When you reach the records, transcribe each one exactly.
--- MATERIAL FOR THIS EXERCISE Enclosed Below ---
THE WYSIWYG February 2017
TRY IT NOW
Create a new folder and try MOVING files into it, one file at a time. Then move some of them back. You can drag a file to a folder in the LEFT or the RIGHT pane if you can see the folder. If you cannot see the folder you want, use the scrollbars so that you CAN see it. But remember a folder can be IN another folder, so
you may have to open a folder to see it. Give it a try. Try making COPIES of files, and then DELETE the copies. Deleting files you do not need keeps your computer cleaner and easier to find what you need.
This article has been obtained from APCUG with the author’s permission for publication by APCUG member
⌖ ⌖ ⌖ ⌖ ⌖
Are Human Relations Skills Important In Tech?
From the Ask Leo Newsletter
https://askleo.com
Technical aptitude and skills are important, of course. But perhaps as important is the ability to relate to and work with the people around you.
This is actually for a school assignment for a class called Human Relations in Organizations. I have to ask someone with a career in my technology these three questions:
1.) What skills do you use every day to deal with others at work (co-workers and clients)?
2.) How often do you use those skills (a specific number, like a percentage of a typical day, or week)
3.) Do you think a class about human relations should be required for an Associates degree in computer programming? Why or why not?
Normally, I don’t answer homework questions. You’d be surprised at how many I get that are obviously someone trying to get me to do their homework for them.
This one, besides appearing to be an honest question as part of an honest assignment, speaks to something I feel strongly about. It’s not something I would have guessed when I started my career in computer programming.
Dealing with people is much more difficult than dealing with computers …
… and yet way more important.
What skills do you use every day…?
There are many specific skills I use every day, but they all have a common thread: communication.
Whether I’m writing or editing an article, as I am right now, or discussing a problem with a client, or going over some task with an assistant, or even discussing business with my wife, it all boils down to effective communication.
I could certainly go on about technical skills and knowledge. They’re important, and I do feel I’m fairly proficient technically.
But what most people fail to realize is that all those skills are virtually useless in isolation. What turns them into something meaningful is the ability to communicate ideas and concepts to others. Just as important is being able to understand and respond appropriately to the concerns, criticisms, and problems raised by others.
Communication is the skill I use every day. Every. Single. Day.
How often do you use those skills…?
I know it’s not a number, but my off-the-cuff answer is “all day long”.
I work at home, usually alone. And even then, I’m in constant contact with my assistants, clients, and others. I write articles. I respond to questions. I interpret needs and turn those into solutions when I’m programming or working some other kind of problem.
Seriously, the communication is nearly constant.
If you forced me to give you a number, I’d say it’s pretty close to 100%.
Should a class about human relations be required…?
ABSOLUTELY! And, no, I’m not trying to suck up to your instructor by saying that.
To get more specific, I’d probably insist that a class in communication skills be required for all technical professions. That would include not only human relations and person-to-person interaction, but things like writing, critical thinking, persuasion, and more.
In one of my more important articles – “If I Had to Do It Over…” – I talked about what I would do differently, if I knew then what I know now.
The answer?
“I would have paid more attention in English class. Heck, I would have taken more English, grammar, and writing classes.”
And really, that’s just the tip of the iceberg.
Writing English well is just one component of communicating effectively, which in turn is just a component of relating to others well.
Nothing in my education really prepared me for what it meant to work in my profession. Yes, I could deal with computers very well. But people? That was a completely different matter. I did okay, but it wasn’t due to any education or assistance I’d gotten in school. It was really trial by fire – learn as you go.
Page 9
--- End of Enclosed MATERIAL FOR THIS EXERCISE ---
WRITTEN REPLY>
THE WYSIWYG February 2017
TRY IT NOW
Create a new folder and try MOVING files into it, one file at a time. Then move some of them back. You can drag a file to a folder in the LEFT or the RIGHT pane if you can see the folder. If you cannot see the folder you want, use the scrollbars so that you CAN see it. But remember a folder can be IN another folder, so
you may have to open a folder to see it. Give it a try. Try making COPIES of files, and then DELETE the copies. Deleting files you do not need keeps your computer cleaner and easier to find what you need.
This article has been obtained from APCUG with the author’s permission for publication by APCUG member
⌖ ⌖ ⌖ ⌖ ⌖
Are Human Relations Skills Important In Tech?
From the Ask Leo Newsletter
https://askleo.com
Technical aptitude and skills are important, of course. But perhaps as important is the ability to relate to and work with the people around you.
This is actually for a school assignment for a class called Human Relations in Organizations. I have to ask someone with a career in my technology these three questions:
1.) What skills do you use every day to deal with others at work (co-workers and clients)?
2.) How often do you use those skills (a specific number, like a percentage of a typical day, or week)
3.) Do you think a class about human relations should be required for an Associates degree in computer programming? Why or why not?
Normally, I don’t answer homework questions. You’d be surprised at how many I get that are obviously someone trying to get me to do their homework for them.
This one, besides appearing to be an honest question as part of an honest assignment, speaks to something I feel strongly about. It’s not something I would have guessed when I started my career in computer programming.
Dealing with people is much more difficult than dealing with computers …
… and yet way more important.
What skills do you use every day…?
There are many specific skills I use every day, but they all have a common thread: communication.
Whether I’m writing or editing an article, as I am right now, or discussing a problem with a client, or going over some task with an assistant, or even discussing business with my wife, it all boils down to effective communication.
I could certainly go on about technical skills and knowledge. They’re important, and I do feel I’m fairly proficient technically.
But what most people fail to realize is that all those skills are virtually useless in isolation. What turns them into something meaningful is the ability to communicate ideas and concepts to others. Just as important is being able to understand and respond appropriately to the concerns, criticisms, and problems raised by others.
Communication is the skill I use every day. Every. Single. Day.
How often do you use those skills…?
I know it’s not a number, but my off-the-cuff answer is “all day long”.
I work at home, usually alone. And even then, I’m in constant contact with my assistants, clients, and others. I write articles. I respond to questions. I interpret needs and turn those into solutions when I’m programming or working some other kind of problem.
Seriously, the communication is nearly constant.
If you forced me to give you a number, I’d say it’s pretty close to 100%.
Should a class about human relations be required…?
ABSOLUTELY! And, no, I’m not trying to suck up to your instructor by saying that.
To get more specific, I’d probably insist that a class in communication skills be required for all technical professions. That would include not only human relations and person-to-person interaction, but things like writing, critical thinking, persuasion, and more.
In one of my more important articles – “If I Had to Do It Over…” – I talked about what I would do differently, if I knew then what I know now.
The answer?
“I would have paid more attention in English class. Heck, I would have taken more English, grammar, and writing classes.”
And really, that’s just the tip of the iceberg.
Writing English well is just one component of communicating effectively, which in turn is just a component of relating to others well.
Nothing in my education really prepared me for what it meant to work in my profession. Yes, I could deal with computers very well. But people? That was a completely different matter. I did okay, but it wasn’t due to any education or assistance I’d gotten in school. It was really trial by fire – learn as you go.
Page 9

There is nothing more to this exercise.